All through the Granger contests the railways have weakened the force of their arguments by their misrepresentation of facts and by their extravagant predictions of ruin. The companies were continually proclaiming: 'If this or that is done, it will ruin us; it will ruin the State,' when, in fact, a road cannot be mentioned that has suffered from State legislation. Nineteen years ago no railroad manager could have written what Mr. Stickney writes to-day, and few railroad managers would write to-day what Mr. Mitchell wrote then. And yet, such is the change which public sentiment is undergoing upon these questions, that the utterances of many of our present railroad authors will appear as absurd a few years hence as Mr. Mitchell's letter of nineteen years ago appears to us now.
Many railroad attorneys have since been guilty of resorting to the sophistry employed by President Mitchell in that strange letter which he addressed to the Governor of Wisconsin. Even so distinguished a gentleman as Hon.

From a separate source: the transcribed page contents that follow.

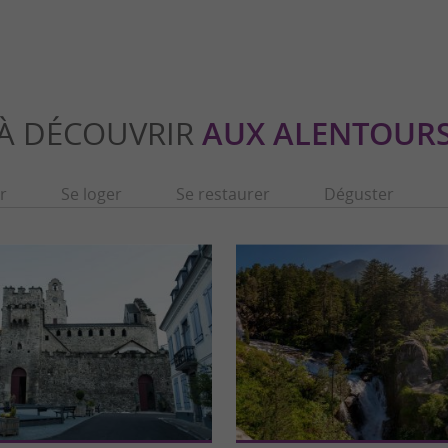
À DÉCOUVRIR
AUX ALENTOUR
r
Se loger
Se restaurer
Déguster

James W. McDill, now a member of the Interstate Commerce Commission, made in 1888, as a member of a railroad lobby, the following remarkable statements before the Railroad Committee of the General Assembly of Iowa, in a speech opposing a proposed reduction of the passenger rate of first-class roads from three to two cents per mile:
"The proposition, if confined to the first-class roads of Iowa, proposes a one-third reduction of their revenues from passenger business.... We have earned in Iowa by first-class roads annually about $13,000,000, and a reduction of one cent, or from a rate of three cents to two, will reduce their revenues about $5,000,000 a year.... Thus it is seen that it is proposed to take from the revenues of a part of the railroads of Iowa, annually, almost as much as all the railroads of Iowa have paid for taxes in nine years ($6,549,505.84)."

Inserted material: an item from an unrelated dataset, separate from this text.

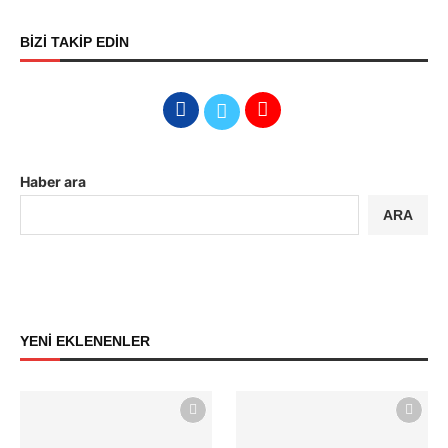
BİZİ TAKİP EDİN
Haber ara
ARA
YENİ EKLENENLER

Mr. McDill was a member of the Iowa Railroad Commission for several years. He may, therefore, be presumed to have known that the State of Iowa could not, and did not propose to, regulate interstate traffic, and that the thirteen million dollars railroad revenue to which he referred was derived both from interstate and State traffic; that the latter was only about one-fourth of the former, and that therefore the proposed reduction on the basis of schedule rates would have cut down the net revenue of the roads only about one million instead of five million dollars. But Mr. McDill himself states that the average rate earned by all the railroads of the United States was, for the year 1886, only 2.181 cents per passenger per mile. It certainly was not over 2-1/2 cents per mile for the first-class roads of Iowa. Thus the proposed reduction, instead of being one cent per mile, as stated by Mr. McDill, was only one-half cent per mile; and it only applied to the local business of the first-class roads. In other words, the bill under consideration, had it been enacted into law, would have caused a reduction of 20 per cent. on about 25 per cent. of the total revenue from passenger business of the first-class roads, or of five per cent. on their total income from passenger traffic in the State of Iowa. It will be noticed that Mr. McDill in his calculation made no allowance whatever for the increase of business which would have followed such a reduction. The gain from this source would probably have greatly exceeded the loss due to this small reduction in the fare. In the same address Mr. McDill made many other equally fallacious statements.
One of the most devoted advocates of the interests of railroad managers is Marshall M. Kirkman. He is the author of a number of books and pamphlets upon railway subjects, among them a pamphlet entitled "The Relation of the Railroads of the United States to the People and the Commercial and Financial Interests of the Country."